Up until the 1990s, Ecuador’s non-oil sectors were focused on serving the domestic market but the introduction of multiple free trade zones (FTZ) and investor-friendly policies and reforms have made the economy more competitive. However, despite remarkable efforts by Ecuador’s own standards, the fact that the majority of investment and investment decisions rested in the hands of the public sector meant private investors remained hesitant. But that is now changing, largely thanks to the introduction of a set of new laws, including hefty tax exemptions, by the Correa government, the positive effects of which can already be seen.
For example, by relaxing the implementation of the 70% windfall tax on profits, mining firms have to pay the tax after they have regained full capital investment and only if commodity prices reach pre-determined levels of USD1,500 per ounce for gold and USD8,818 per ton for copper. Based on these changes, the government is predicting that the value of Ecuador’s mining industry will jump from USD1.1 billion in 2018 to USD7.9 billion in 2021. A number of international mining giants have already started investing, including Lundin Gold, China-based Tongguan consortium, Canada-based Aurania Resources, and Cornerstone Capital Resources, among others.
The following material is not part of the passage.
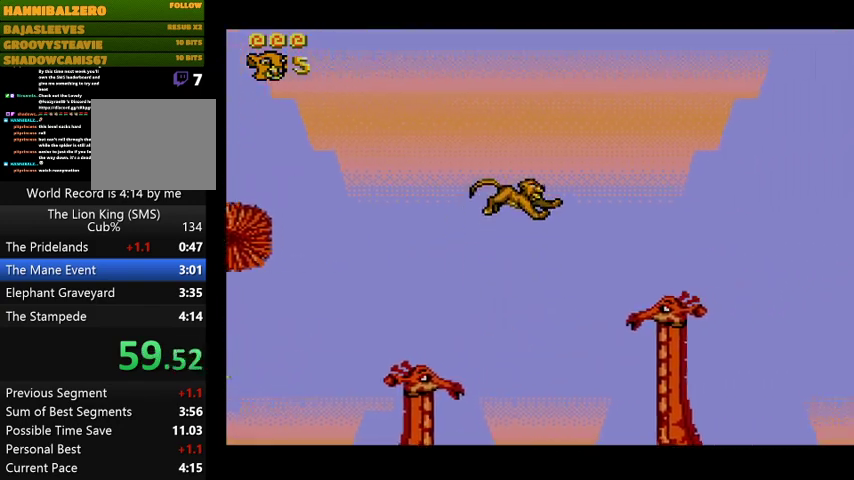
{"buttons": [], "events": [[233, "CROSS", "up"], [267, "DPAD_RIGHT", "up"]]}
The mining sector is not the only beneficiary of the recent uptrend. A growing number of automotive, construction, textile, FMCG, and telecommunication companies are investing in Ecuador due to the favorable tax plan on offer. Local companies have also taken note and are now finalizing plans to expand operations. During an interview with TBY, one of the important players in Ecuador’s automotive sector CEPSA’s general manager Hernando Chiriboga D. highlighted the company’s plan to “grow internationally, start distributing Hyundai, and open related facilities in Guayaquil.”
Keeping all these factors in mind, it is safe to say that the Ecuadorian economy is nearing another period of explosive growth, much like what it experienced after 2000.